Just a few days after the start of World War II, the Germans entered Brzesko. In the fall of 1939, persecution of Jews began, and in the spring of 1941 there was established a ghetto, which remained open for about a year. The area of the ghetto included the building pictured in the photo (current address Żwirki i Wigury Square, 3), which functioned as a Jewish hospital.
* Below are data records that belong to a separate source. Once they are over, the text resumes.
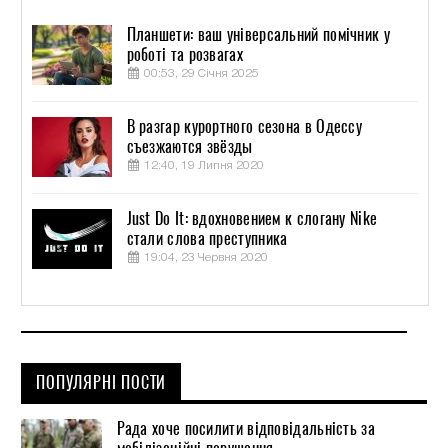
Планшети: ваш універсальний помічник у
роботі та розвагах
00:53, 29 Січня 2025
В разгар курортного сезона в Одессу
съезжаются звёзды
12:40, 19 Липня 2020
Just Do It: вдохновением к слогану Nike
стали слова преступника
19:04, 23 Червня 2020
ПОПУЛЯРНІ ПОСТИ
Рада хоче посилити відповідальність за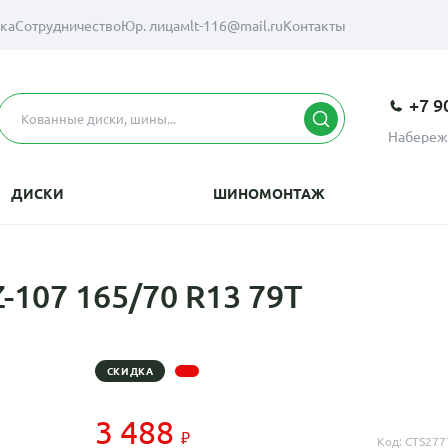
вка
Сотрудничество
Юр. лицам
lt-116@mail.ru
Контакты
+7 9
Набереж
ДИСКИ
ШИНОМОНТАЖ
107 165/70 R13 79T
СКИДКА
3 488
Код: CTS277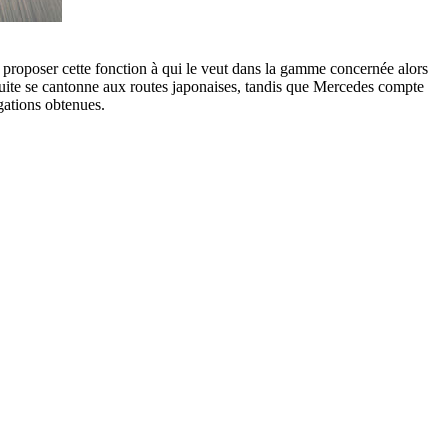
proposer cette fonction à qui le veut dans la gamme concernée alors
ensuite se cantonne aux routes japonaises, tandis que Mercedes compte
gations obtenues.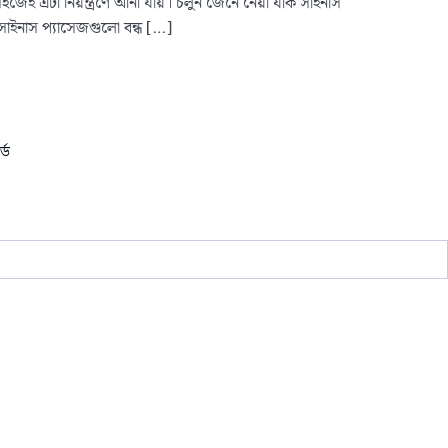
েই এটা নিয়ন্ত্রণে আনা যায়। চলুন জেনে নেয়া যাক সাইনাস
 সাইনাস প্যাসেজগুলো বন্ধ […]
্ড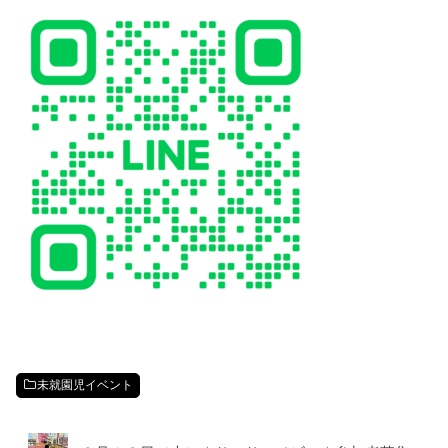
未就園児イベント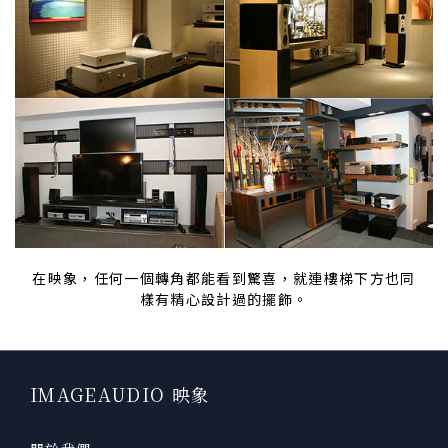
在映象，任何一個轉角都能看到驚喜，就連樓梯下方也同
樣有精心設計過的擺飾。
IMAGEAUDIO 映象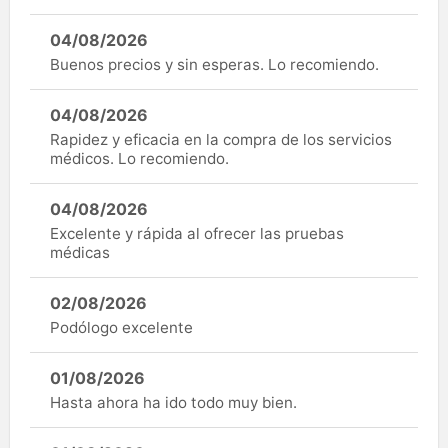
04/08/2026
Buenos precios y sin esperas. Lo recomiendo.
04/08/2026
Rapidez y eficacia en la compra de los servicios
médicos. Lo recomiendo.
04/08/2026
Excelente y rápida al ofrecer las pruebas
médicas
02/08/2026
Podólogo excelente
01/08/2026
Hasta ahora ha ido todo muy bien.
Jan Burlikowski in his “Chronicles of the town of Brzesko” quotes the following testimony:
“Brzesko resident Mr. Michal Kopytko told the chronicler the following: In June 1942, as a room painter, I was painting a room of a Jewish hospital in Brzesko, located in a corner building at the present Żwirki i Wigury Square and Trzcianecka Street, today owned by Mr. Schmidt. At one point I heard gunshots in the town. Soon armed Germans burst into the hospital building. They rushed into individual hospital rooms, and I could only hear shots along with the screams of murdered patients. They spared no one. They murdered mothers with children, pregnant women, old people, all the patients inside the hospital without exception. It was something so terrible that to this day, despite the passage of decades, this monstrous image remains in my memory. Terrified to the highest degree, I fled that place and never returned there again.”
It most likely happened on June 18, 1942, during the first major action in Brzesko, when the Germans murdered over 200 Jews in the town and deported many others to Belzec.